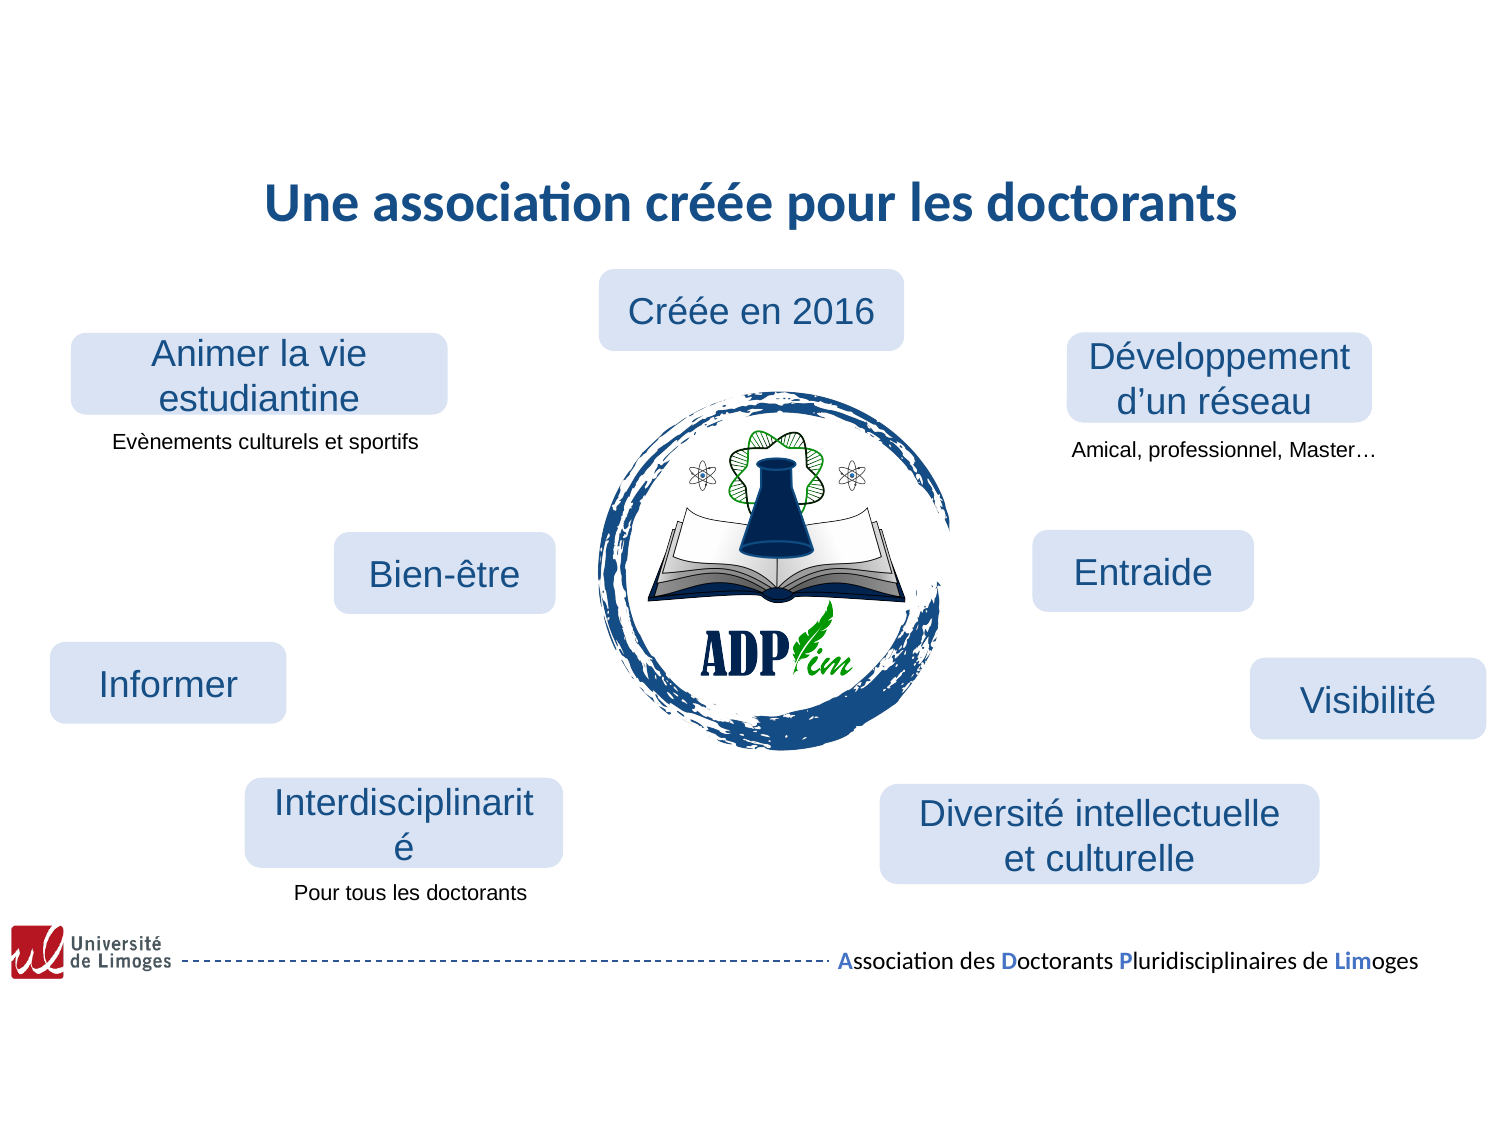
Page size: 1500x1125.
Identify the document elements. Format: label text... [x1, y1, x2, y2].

text_box Informer [49, 641, 287, 724]
title Une association créée pour les doctorants [21, 155, 1482, 319]
text_box Interdisciplinarité [244, 777, 564, 868]
text_box Amical, professionnel, Master… [1034, 428, 1415, 470]
text_box Diversité intellectuelle et culturelle [879, 783, 1320, 885]
text_box Evènements culturels et sportifs [75, 420, 456, 462]
text_box Créée en 2016 [598, 269, 905, 318]
text_box Animer la vie estudiantine [70, 332, 448, 415]
text_box Pour tous les doctorants [220, 871, 601, 913]
text_box Développement d’un réseau [1066, 332, 1373, 423]
text_box Bien-être [333, 532, 556, 614]
text_box Visibilité [1249, 657, 1487, 740]
picture [585, 320, 967, 859]
text_box Entraide [1032, 529, 1255, 612]
picture [11, 925, 171, 979]
text_box Association des Doctorants Pluridisciplinaires de Limoges [826, 930, 1485, 992]
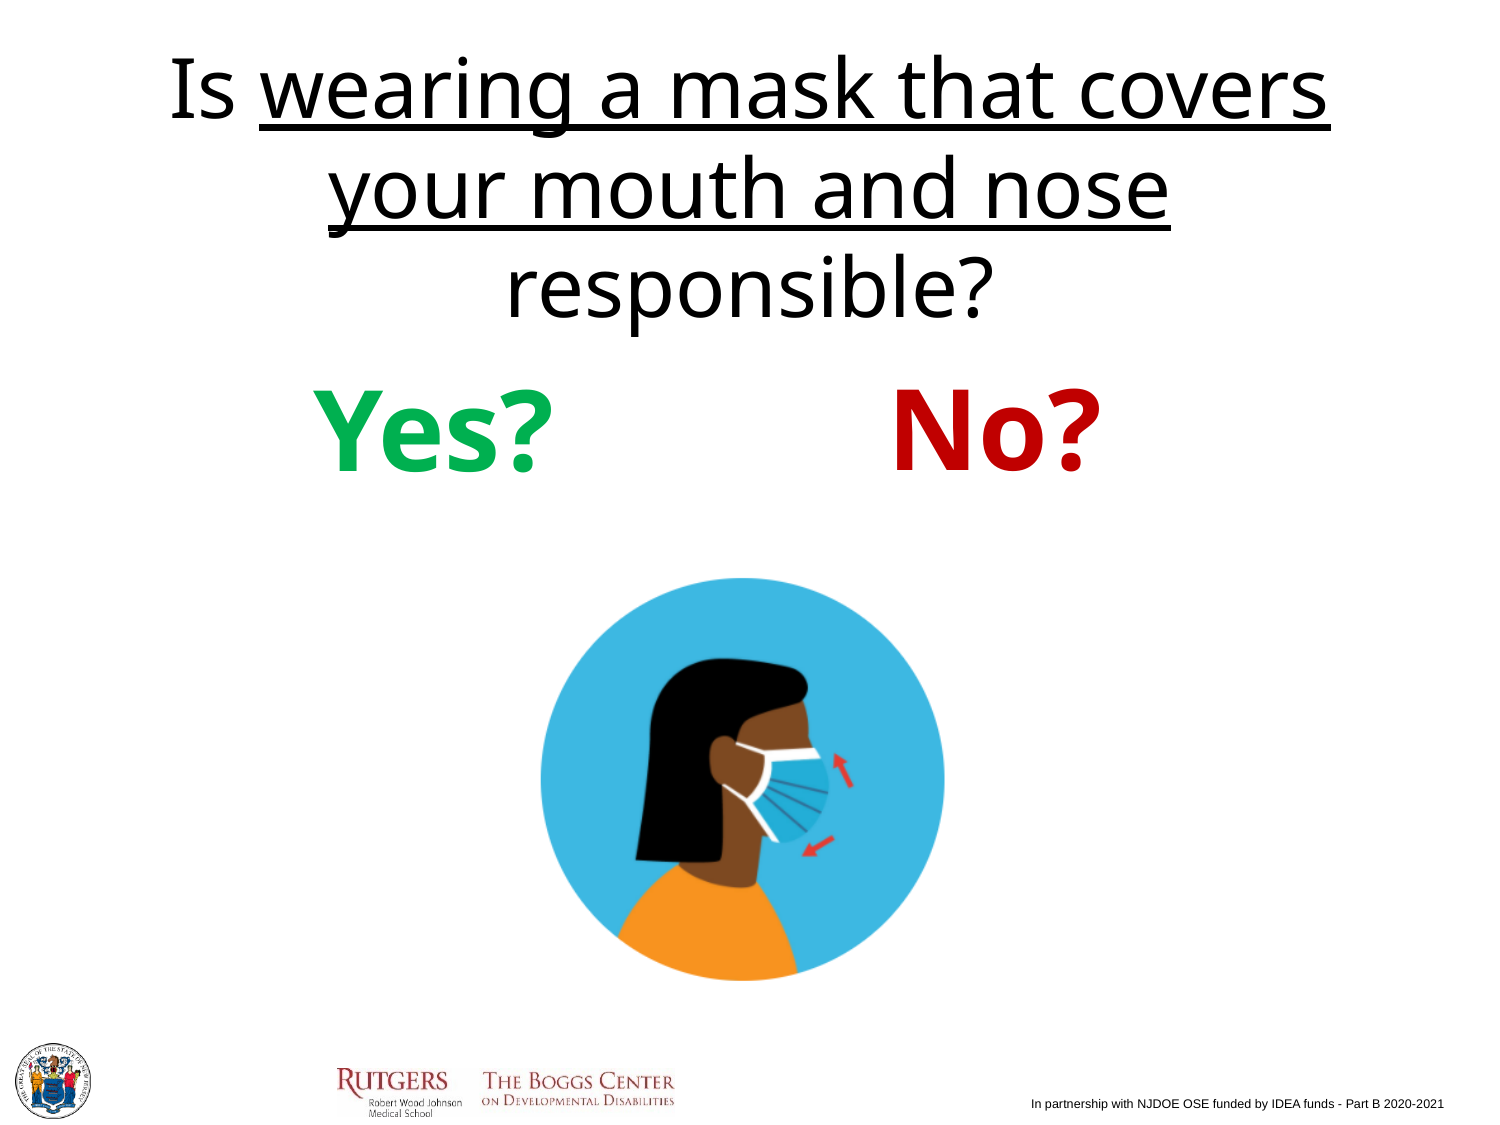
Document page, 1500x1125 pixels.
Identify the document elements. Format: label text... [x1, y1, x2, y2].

══════════

→ **Required action**: Only the lines from the one with "Document page, 1500x1125 pixels." through the end of the data should be printed, each exactly as it appears.

→ **Answer to this task**:
Document page, 1500x1125 pixels.
Identify the document elements. Format: label text... [x1, y1, x2, y2].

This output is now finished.